11

I am using Microsoft sharepoint. I have an url, by using that url I need to get total data like photos,videos,folders,subfolders,files,posts etc... and I need to store those data in database(Sql server). I am using python.

So,Please anyone suggest me how to do this and I am beginner for accessing sharepoint and working this sort of things.

sai
  • 151
  • 1
  • 2
  • 10
  • 2
    Welcome to stackoverflow! Can you please explain what you have tried and what methods have you started with? For a question to attract a proper answer, you need to key in your own efforts as well. – Karthick Mohanraj Jan 30 '20 at 05:27
  • I have taken url, using microsoft graph api, I tried to get the data which is present in that url, but I can't able to get data totally. when I opened that url I can see the information which I required but I am not getting any idea , how to get data and store in to my database. – sai Jan 30 '20 at 06:14

4 Answers4

16

Here's the starter code for connecting to share point through Python and accessing the list of files, folders and individual file contents of Sharepoint as well. You can build on top of this to suit your needs.

Please note that this method works for public Sharepoint sites that are accessible through internet. For Organisation restricted Sharepoint sites that are hosted on a Company's intranet, I haven't tested this code out.

You will have to modify the link to the Sharepoint file a bit since you cannot directly access a Sharepoint file in Python using the URL address of that file which is copied from the web browser.


from office365.runtime.auth.authentication_context import AuthenticationContext
from office365.sharepoint.client_context import ClientContext
from office365.sharepoint.files.file import File 

####inputs########
# This will be the URL that points to your sharepoint site. 
# Make sure you change only the parts of the link that start with "Your"
url_shrpt = 'https://YourOrganisation.sharepoint.com/sites/YourSharepointSiteName'
username_shrpt = 'YourUsername'
password_shrpt = 'YourPassword'
folder_url_shrpt = '/sites/YourSharepointSiteName/Shared%20Documents/YourSharepointFolderName/'

#######################



###Authentication###For authenticating into your sharepoint site###
ctx_auth = AuthenticationContext(url_shrpt)
if ctx_auth.acquire_token_for_user(username_shrpt, password_shrpt):
  ctx = ClientContext(url_shrpt, ctx_auth)
  web = ctx.web
  ctx.load(web)
  ctx.execute_query()
  print('Authenticated into sharepoint as: ',web.properties['Title'])

else:
  print(ctx_auth.get_last_error())
############################
  
  
  
  
####Function for extracting the file names of a folder in sharepoint###
###If you want to extract the folder names instead of file names, you have to change "sub_folders = folder.files" to "sub_folders = folder.folders" in the below function
global print_folder_contents
def print_folder_contents(ctx, folder_url):
    try:
       
        folder = ctx.web.get_folder_by_server_relative_url(folder_url)
        fold_names = []
        sub_folders = folder.files #Replace files with folders for getting list of folders
        ctx.load(sub_folders)
        ctx.execute_query()
     
        for s_folder in sub_folders:
            
            fold_names.append(s_folder.properties["Name"])

        return fold_names

    except Exception as e:
        print('Problem printing out library contents: ', e)
######################################################
  
  
# Call the function by giving your folder URL as input  
filelist_shrpt=print_folder_contents(ctx,folder_url_shrpt) 
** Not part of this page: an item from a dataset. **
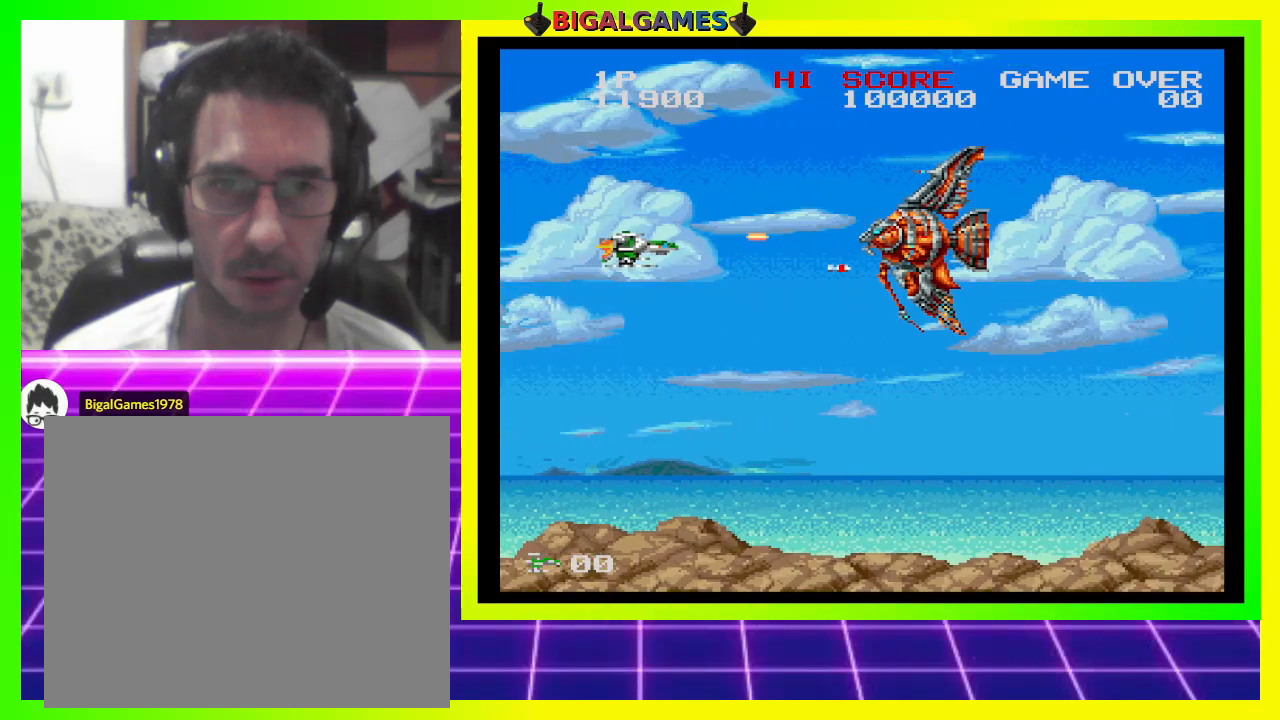
{"buttons": ["CROSS", "SQUARE"], "right_stick": "center", "events": [[33, "DPAD_LEFT", "up"], [200, "DPAD_DOWN", "down"], [333, "DPAD_DOWN", "up"], [400, "DPAD_DOWN", "down"], [500, "DPAD_DOWN", "up"]]}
#Print the list of files present in the folder
print(filelist_shrpt)

Now that we are able to retrieve and print the list of files present in a particular folder in Sharepoint, below is the code to access the file contents of a particular file and save it to local disk having known the file name and path in Sharepoint.

#Specify the URL of the sharepoint file. Remember to change only the the parts of the link that start with "Your"
file_url_shrpt = '/sites/YourSharepointSiteName/Shared%20Documents/YourSharepointFolderName/YourSharepointFileName'

#Load the sharepoint file content to "response" variable
response = File.open_binary(ctx, file_url_shrpt)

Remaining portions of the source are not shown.